Папа-Будда - [24]
— Как репетиция прошла?
— Нормально. Разучили пару песен.
— Кто там был-то вообще?
— Да кого только не было. Все из разных классов.
— А Кэйр Симпсон?
— Тоже был. А голос у него хороший.
— Правда?
— Ну да. И не стесняется громко петь. Большинство ребят соло петь не хотят.
— А эта девчонка из третьего тоже была?
— Из третьего там полно было девчонок.
— Ну, ты знаешь — та, которую он тискал, — Элисон Макени.

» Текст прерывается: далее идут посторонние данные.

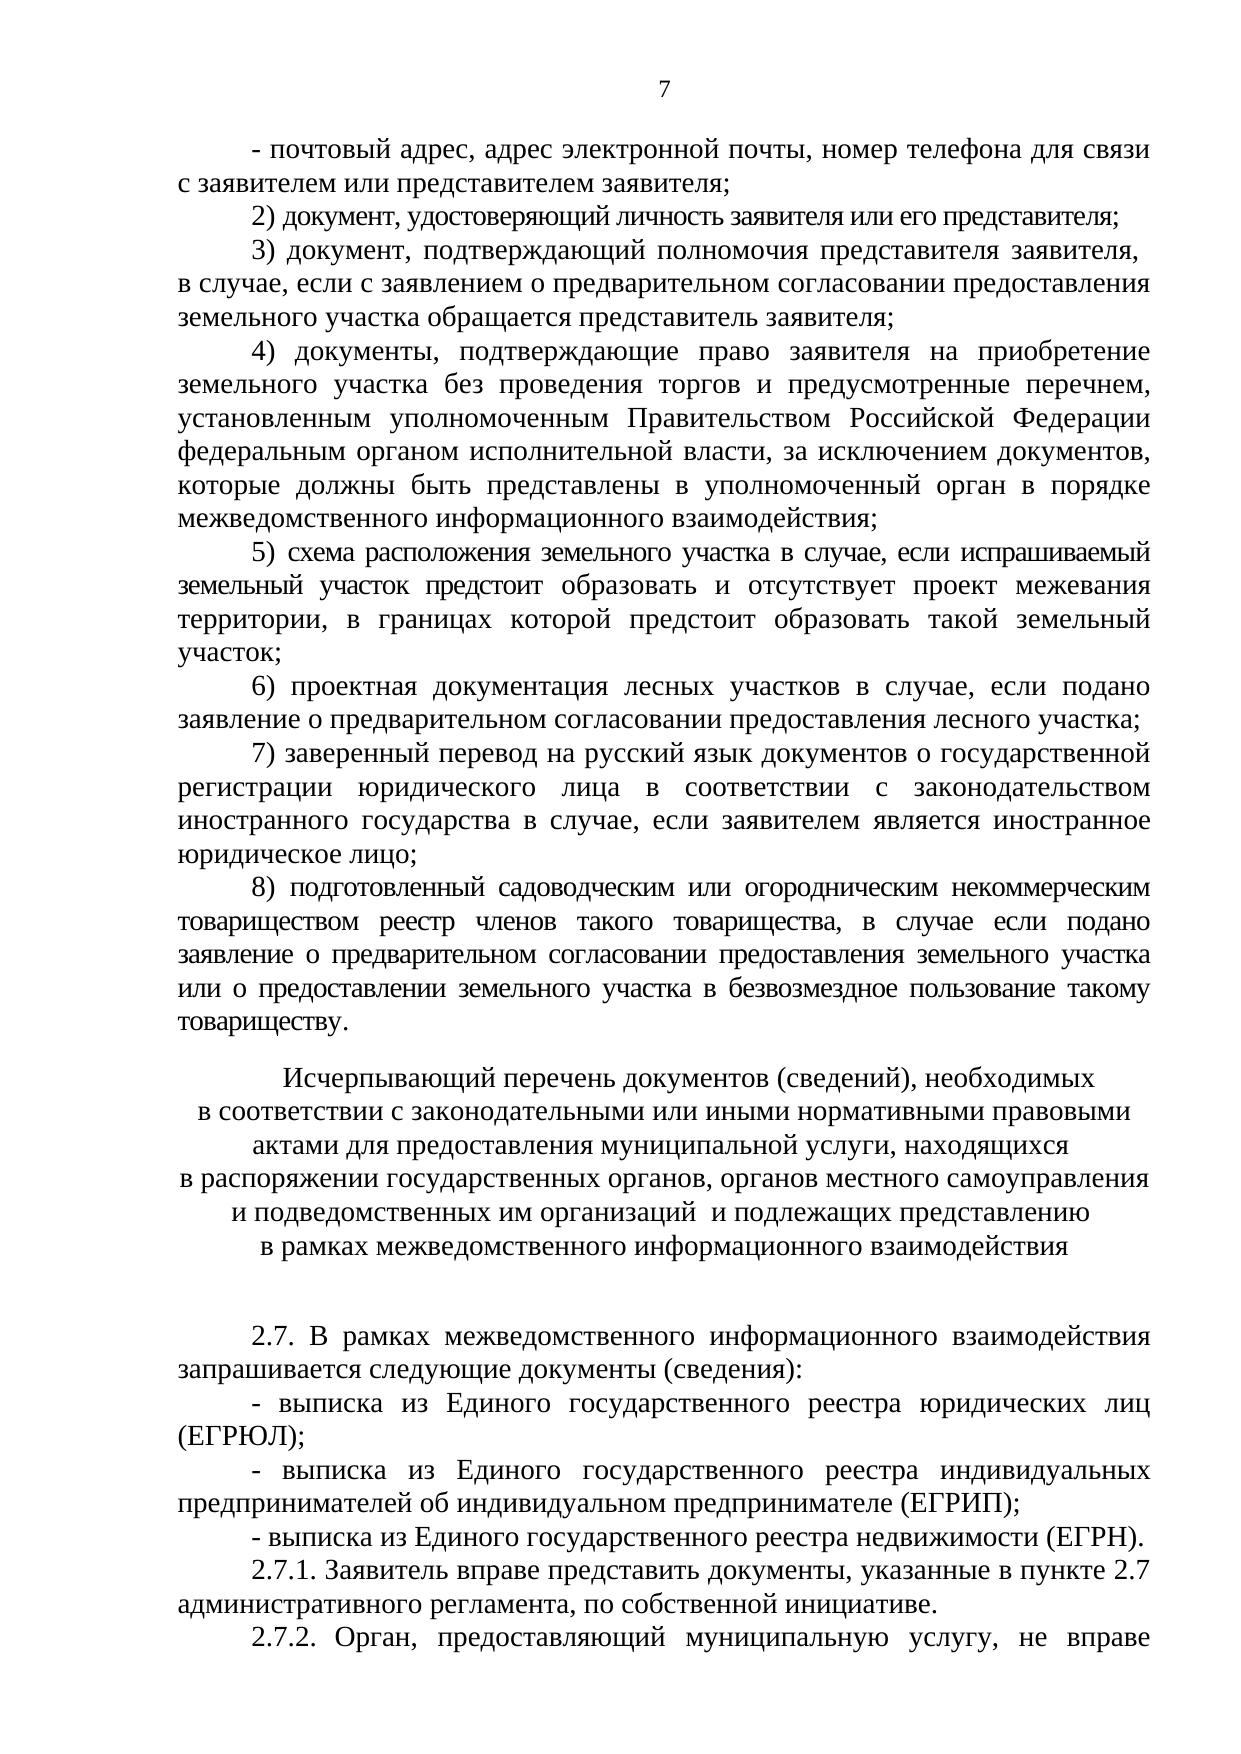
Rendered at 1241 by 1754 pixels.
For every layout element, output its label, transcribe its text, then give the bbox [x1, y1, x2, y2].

text 5) схема расположения земельного участка в случае, если испрашиваемый земельный участок предстоит образовать и отсутствует проект межевания территории, в границах которой предстоит образовать такой земельный участок; [177, 534, 1152, 668]
text 2.7.1. Заявитель вправе представить документы, указанные в пункте 2.7 административного регламента, по собственной инициативе. [177, 1552, 1152, 1619]
text 7) заверенный перевод на русский язык документов о государственной регистрации юридического лица в соответствии с законодательством иностранного государства в случае, если заявителем является иностранное юридическое лицо; [177, 735, 1152, 869]
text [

— Какая она? — Голос в трубке стал тише. — Как выглядит, говорю?
— Да страшная — уродина просто.
— Розан, это ты?
— Да, я.
— Не знаю, была она или нет, — ни с какой девчонкой лично я его не видела. Ладно, мне пора, чай стынет.
— Ну, давай. А хочешь, приходи к нам?
— Сегодня никак. Надо роль учить.
— Тогда завтра увидимся.
— Ага, пока.
Я вернулась на кухню: там висели клубы пара - кипела вода для макарон. Папа накрывал на стол.
— Энн Мари, кто звонил?
— Шарлин.
— Ей тоже дали роль в спектакле?
— Не-а.
— Бедняжка.
— По-моему, она не очень переживает.
Почти весь ужин мы провели молча, и я все думала про Шарлин. Я злилась на нее ужасно. Она мне звонила только потому, что хотела выведать, был ли там этот Кэйр. Мы были лучшими подругами всю начальную школу, если не считать той истории, когда в пятом классе она стала дружить с Сюзан Галахер, а со мной поссорилась. Тогда я рассказала маме, и она все уладила. И сейчас я хотела бы поделиться, но как? Теперь все иначе. Так странно.
Мама нарушила молчание:
— Энн Мари, тебе назавтра надо делать уроки?
— Надо, математику. И еще французский. И читать кое-что по английскому.
— Тогда марш за стол, если хочешь посмотреть передачу про Мадонну.
— Про Мадонну? — удивился папа. — А она еще не на пенсии? Ты еще не родилась, когда у нее были хиты.
— Пап, — сказала я. — Мадонна лучше всех.
На следующий день я сидела на переменке с Шарлин и Розан и увидела, что в буфет зашла Ниша.
— Девчонки, пока. Мне надо кое-что спросить у Ниши.
Я подошла и легонько шлепнула ее по плечу:
— Привет!
— А, привет. Прости, я отключилась — только вышла с контрольной по математике.
— А кто у вас?
— Харкинс. Она ничего, только немного зануда. Слушай, Энн Мари, как тебе Мадонна?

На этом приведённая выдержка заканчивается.